> **Stored items from a collection**:
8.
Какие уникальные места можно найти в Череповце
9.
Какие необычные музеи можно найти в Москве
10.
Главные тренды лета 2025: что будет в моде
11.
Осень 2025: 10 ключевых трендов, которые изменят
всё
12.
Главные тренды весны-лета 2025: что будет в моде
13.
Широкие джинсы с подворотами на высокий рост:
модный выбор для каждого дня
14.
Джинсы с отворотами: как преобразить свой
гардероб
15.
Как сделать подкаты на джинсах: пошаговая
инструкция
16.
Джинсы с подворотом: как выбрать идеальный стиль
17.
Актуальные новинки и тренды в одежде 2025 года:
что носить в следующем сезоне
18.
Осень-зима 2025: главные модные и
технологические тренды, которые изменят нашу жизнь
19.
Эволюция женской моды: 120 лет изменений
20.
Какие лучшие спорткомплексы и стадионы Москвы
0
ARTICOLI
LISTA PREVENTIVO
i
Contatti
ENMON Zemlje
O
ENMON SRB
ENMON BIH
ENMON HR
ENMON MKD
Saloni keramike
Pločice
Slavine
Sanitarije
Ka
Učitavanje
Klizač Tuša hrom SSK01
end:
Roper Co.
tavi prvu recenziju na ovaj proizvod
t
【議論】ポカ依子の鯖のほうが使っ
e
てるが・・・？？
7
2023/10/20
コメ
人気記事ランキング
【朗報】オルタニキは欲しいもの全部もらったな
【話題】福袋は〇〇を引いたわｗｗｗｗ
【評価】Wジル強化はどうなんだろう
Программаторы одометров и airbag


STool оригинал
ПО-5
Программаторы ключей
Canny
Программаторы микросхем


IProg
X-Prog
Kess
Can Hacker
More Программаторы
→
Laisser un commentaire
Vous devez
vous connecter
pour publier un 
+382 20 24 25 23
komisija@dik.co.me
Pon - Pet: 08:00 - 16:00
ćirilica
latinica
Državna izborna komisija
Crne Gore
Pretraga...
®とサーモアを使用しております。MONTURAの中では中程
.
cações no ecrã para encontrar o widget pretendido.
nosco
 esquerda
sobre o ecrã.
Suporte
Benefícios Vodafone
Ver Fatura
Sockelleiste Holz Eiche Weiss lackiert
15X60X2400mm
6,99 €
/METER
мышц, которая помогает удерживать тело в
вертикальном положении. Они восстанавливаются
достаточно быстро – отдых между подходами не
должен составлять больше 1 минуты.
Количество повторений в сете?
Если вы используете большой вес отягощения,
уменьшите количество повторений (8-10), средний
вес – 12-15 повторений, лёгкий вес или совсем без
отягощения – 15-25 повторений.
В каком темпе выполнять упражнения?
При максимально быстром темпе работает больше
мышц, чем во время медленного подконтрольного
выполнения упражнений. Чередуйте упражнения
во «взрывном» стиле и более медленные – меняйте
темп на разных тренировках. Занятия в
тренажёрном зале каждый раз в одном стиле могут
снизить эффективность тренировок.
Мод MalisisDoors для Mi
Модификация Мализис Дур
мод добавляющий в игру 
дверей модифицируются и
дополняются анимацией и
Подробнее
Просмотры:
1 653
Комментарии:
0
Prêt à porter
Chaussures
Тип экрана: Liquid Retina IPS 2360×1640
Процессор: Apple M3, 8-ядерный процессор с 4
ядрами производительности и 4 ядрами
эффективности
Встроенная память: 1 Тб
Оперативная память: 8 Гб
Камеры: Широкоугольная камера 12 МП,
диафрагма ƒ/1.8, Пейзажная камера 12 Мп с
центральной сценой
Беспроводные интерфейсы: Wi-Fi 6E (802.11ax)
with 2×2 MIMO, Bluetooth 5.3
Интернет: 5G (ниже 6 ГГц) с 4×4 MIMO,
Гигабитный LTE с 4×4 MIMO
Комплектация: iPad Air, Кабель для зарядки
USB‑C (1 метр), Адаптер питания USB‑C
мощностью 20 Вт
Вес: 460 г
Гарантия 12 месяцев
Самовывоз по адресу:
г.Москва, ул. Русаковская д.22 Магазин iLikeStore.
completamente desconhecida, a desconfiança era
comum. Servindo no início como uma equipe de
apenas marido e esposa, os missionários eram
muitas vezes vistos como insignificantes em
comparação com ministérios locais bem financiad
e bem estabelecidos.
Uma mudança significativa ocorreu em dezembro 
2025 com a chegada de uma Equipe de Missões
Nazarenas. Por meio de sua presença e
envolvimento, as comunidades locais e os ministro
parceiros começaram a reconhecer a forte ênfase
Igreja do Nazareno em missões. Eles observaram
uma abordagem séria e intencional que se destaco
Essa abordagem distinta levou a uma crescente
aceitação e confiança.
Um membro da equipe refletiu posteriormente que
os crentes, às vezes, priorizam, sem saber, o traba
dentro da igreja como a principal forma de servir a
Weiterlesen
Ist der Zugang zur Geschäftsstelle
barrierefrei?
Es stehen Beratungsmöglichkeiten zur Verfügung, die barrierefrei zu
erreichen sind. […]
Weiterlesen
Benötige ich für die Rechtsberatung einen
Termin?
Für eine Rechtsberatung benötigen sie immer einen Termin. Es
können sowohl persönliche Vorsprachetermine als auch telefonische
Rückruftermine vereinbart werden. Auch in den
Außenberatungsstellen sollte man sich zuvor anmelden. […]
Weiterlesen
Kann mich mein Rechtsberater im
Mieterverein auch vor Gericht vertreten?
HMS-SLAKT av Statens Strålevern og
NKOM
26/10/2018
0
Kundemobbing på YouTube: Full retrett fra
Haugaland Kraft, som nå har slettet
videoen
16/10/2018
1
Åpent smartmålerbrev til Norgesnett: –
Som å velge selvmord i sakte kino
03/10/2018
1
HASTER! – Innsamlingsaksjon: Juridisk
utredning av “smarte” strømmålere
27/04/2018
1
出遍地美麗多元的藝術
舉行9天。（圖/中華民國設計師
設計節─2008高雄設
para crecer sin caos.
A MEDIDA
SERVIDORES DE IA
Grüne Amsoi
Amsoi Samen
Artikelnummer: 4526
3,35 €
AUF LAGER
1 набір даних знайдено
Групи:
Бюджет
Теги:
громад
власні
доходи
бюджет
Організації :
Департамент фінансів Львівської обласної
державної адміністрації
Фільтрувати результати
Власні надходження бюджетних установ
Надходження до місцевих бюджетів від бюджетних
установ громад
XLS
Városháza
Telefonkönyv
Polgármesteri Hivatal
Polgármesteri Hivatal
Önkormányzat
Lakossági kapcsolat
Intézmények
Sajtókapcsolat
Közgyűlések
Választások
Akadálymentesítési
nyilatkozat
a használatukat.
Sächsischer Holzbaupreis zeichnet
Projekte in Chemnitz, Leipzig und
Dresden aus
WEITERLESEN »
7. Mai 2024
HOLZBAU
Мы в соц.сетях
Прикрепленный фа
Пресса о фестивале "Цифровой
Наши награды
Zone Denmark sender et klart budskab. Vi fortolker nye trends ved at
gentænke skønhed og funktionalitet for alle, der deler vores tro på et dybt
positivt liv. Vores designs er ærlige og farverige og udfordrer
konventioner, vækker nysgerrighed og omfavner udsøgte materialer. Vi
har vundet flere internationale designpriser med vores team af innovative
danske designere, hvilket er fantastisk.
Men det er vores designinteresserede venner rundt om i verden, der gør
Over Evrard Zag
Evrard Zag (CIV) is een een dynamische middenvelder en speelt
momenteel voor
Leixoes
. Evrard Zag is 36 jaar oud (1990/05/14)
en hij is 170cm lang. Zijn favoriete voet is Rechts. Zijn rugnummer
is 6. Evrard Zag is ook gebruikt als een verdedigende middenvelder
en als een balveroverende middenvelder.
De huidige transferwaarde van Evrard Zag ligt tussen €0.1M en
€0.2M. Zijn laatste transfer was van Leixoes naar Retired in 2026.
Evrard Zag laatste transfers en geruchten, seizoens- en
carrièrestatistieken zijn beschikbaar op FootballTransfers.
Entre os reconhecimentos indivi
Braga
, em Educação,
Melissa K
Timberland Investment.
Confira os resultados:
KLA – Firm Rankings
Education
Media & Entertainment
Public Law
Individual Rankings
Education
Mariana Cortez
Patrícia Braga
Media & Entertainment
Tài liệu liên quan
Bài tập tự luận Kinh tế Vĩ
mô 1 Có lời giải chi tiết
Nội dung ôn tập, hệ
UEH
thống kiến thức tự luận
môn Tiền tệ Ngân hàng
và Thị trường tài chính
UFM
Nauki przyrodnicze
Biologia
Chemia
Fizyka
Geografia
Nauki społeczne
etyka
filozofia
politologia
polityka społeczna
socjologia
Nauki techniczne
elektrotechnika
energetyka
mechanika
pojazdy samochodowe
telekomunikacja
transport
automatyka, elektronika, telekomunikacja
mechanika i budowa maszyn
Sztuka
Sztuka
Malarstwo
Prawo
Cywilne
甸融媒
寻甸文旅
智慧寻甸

> **What to work on**: Pull out the stretch of the data from its first line through the line containing "темп на разных тренировках. Занятия в", keeping every line identical to the original.

> **Solution to the problem**:
8.
Какие уникальные места можно найти в Череповце
9.
Какие необычные музеи можно найти в Москве
10.
Главные тренды лета 2025: что будет в моде
11.
Осень 2025: 10 ключевых трендов, которые изменят
всё
12.
Главные тренды весны-лета 2025: что будет в моде
13.
Широкие джинсы с подворотами на высокий рост:
модный выбор для каждого дня
14.
Джинсы с отворотами: как преобразить свой
гардероб
15.
Как сделать подкаты на джинсах: пошаговая
инструкция
16.
Джинсы с подворотом: как выбрать идеальный стиль
17.
Актуальные новинки и тренды в одежде 2025 года:
что носить в следующем сезоне
18.
Осень-зима 2025: главные модные и
технологические тренды, которые изменят нашу жизнь
19.
Эволюция женской моды: 120 лет изменений
20.
Какие лучшие спорткомплексы и стадионы Москвы
0
ARTICOLI
LISTA PREVENTIVO
i
Contatti
ENMON Zemlje
O
ENMON SRB
ENMON BIH
ENMON HR
ENMON MKD
Saloni keramike
Pločice
Slavine
Sanitarije
Ka
Učitavanje
Klizač Tuša hrom SSK01
end:
Roper Co.
tavi prvu recenziju na ovaj proizvod
t
【議論】ポカ依子の鯖のほうが使っ
e
てるが・・・？？
7
2023/10/20
コメ
人気記事ランキング
【朗報】オルタニキは欲しいもの全部もらったな
【話題】福袋は〇〇を引いたわｗｗｗｗ
【評価】Wジル強化はどうなんだろう
Программаторы одометров и airbag


STool оригинал
ПО-5
Программаторы ключей
Canny
Программаторы микросхем


IProg
X-Prog
Kess
Can Hacker
More Программаторы
→
Laisser un commentaire
Vous devez
vous connecter
pour publier un 
+382 20 24 25 23
komisija@dik.co.me
Pon - Pet: 08:00 - 16:00
ćirilica
latinica
Državna izborna komisija
Crne Gore
Pretraga...
®とサーモアを使用しております。MONTURAの中では中程
.
cações no ecrã para encontrar o widget pretendido.
nosco
 esquerda
sobre o ecrã.
Suporte
Benefícios Vodafone
Ver Fatura
Sockelleiste Holz Eiche Weiss lackiert
15X60X2400mm
6,99 €
/METER
мышц, которая помогает удерживать тело в
вертикальном положении. Они восстанавливаются
достаточно быстро – отдых между подходами не
должен составлять больше 1 минуты.
Количество повторений в сете?
Если вы используете большой вес отягощения,
уменьшите количество повторений (8-10), средний
вес – 12-15 повторений, лёгкий вес или совсем без
отягощения – 15-25 повторений.
В каком темпе выполнять упражнения?
При максимально быстром темпе работает больше
мышц, чем во время медленного подконтрольного
выполнения упражнений. Чередуйте упражнения
во «взрывном» стиле и более медленные – меняйте
темп на разных тренировках. Занятия в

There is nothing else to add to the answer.